No eggs in space, US astronaut tells Limerick schoolboy

A US astronaut has divulged a litle known secret about space travel to a Limerick schoolboy.

On a visit to Limerick Institute of Technology yesterday, Shuttle member, Gregory Johnson told Liam Liddane-Dillon, 12, from Monaleen if he wants to fly into space, take burgers.

But eggs are out. Specially the scrambled variety.

National and secondary school students from Limerick and Clare were a study in concentration in LIT as they heard the latest story in the institute’s remarkable and growing space footprint — an experiment sent on the 22 million kilometre journey to the International Space Centre in September to examine if plants can grow in space.

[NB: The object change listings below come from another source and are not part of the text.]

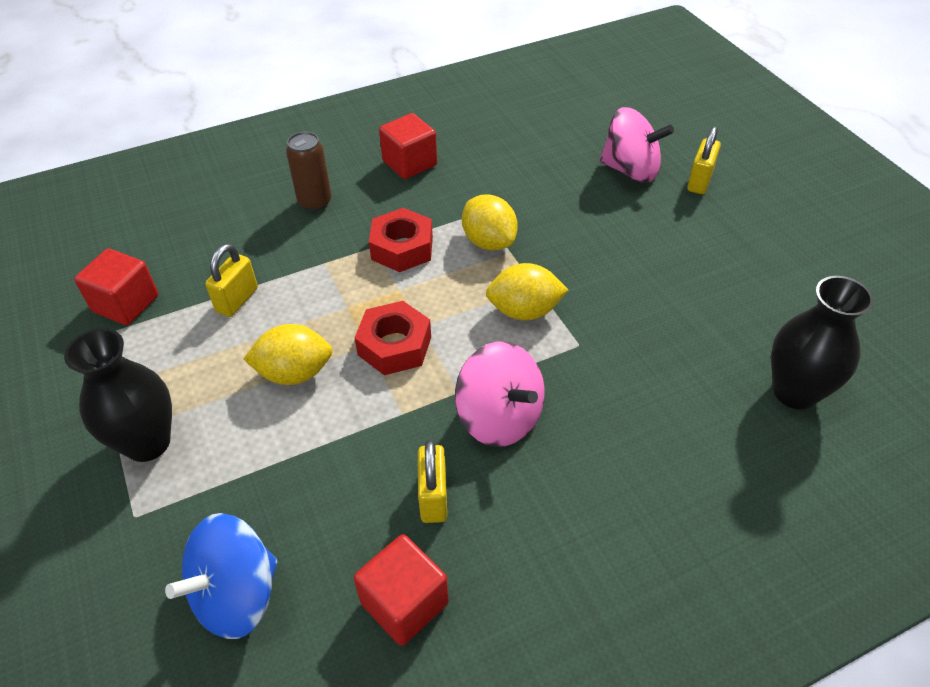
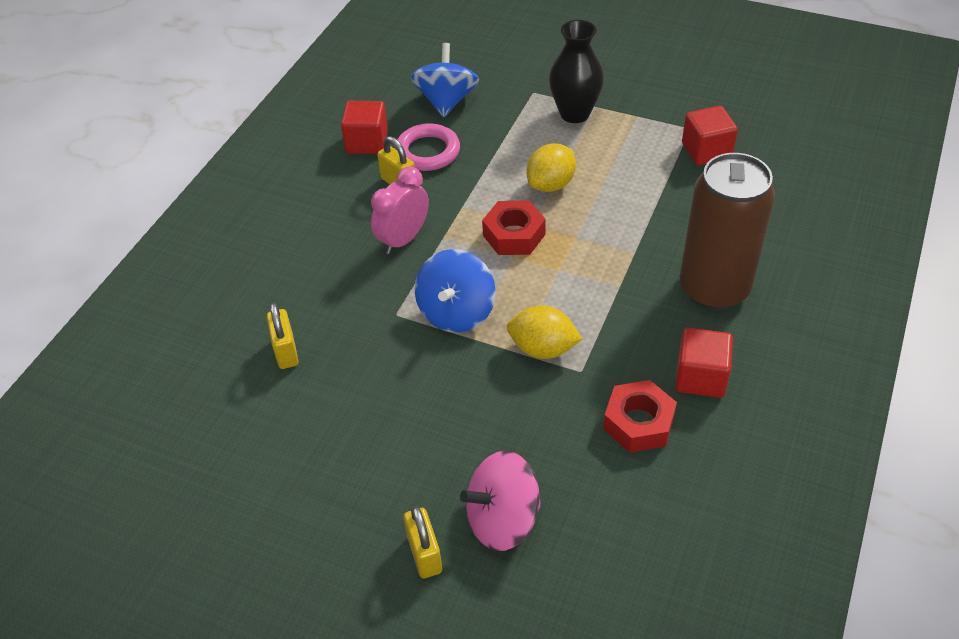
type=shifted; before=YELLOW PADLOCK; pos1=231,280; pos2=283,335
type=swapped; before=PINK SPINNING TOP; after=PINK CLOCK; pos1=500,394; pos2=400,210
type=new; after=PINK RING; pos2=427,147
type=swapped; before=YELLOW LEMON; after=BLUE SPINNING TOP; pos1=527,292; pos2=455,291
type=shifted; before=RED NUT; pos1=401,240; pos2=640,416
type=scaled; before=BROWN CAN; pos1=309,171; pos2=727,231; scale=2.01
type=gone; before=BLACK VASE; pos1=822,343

Mr Johnson, now manager of the International Space Centre US National Laboratory, gave students an insight into the 36 shuttle missions, including the two he flew on himself, to build the centre. He said LIT’s recent space initiatives are remarkable for an institute of its size.

“It’s fascinating what LIT is doing up in space. All root systems are based on gravity so what happens when they don’t have gravity ... that’s going to be very interesting. For an institute here in Ireland to have had an experiment on the final space shuttle mission and now one to the International Space Centre speaks to the energy and dedication of the faculty and the community,” he said.

Students grilled Mr Johnson on several topics, from how he slept in zero gravity, to what food he ate in space which came from Liam, 12, from Monaleen National School. The astronaut told Liam: “Pretty much every kind of food you can have here on earth. What I can tell you is hamburgers were tasty but the scrambled eggs not so good!” His top advice to the students was, however, don’t be afraid to dream.

“No dream is impossible and that’s what Science Week is all about. It’s about thinking about the possibilities and that all of you, no matter where you are from, all have the opportunity and live your dream,” he said.

“I don’t think, when we started out on this journey with space science research, we would have dreamed of having a Space Shuttle astronaut and an experiment of our own that had been tested in the International Space Centre on campus at the same time. It really is a remarkable time for us,” said LIT president Dr Maria Hinfelaar.

LIT’s main investigator for its experiment Professor Gary Stutte said: “Our work has also pretty much identified LIT as a platform in Ireland for launching experiments to space.”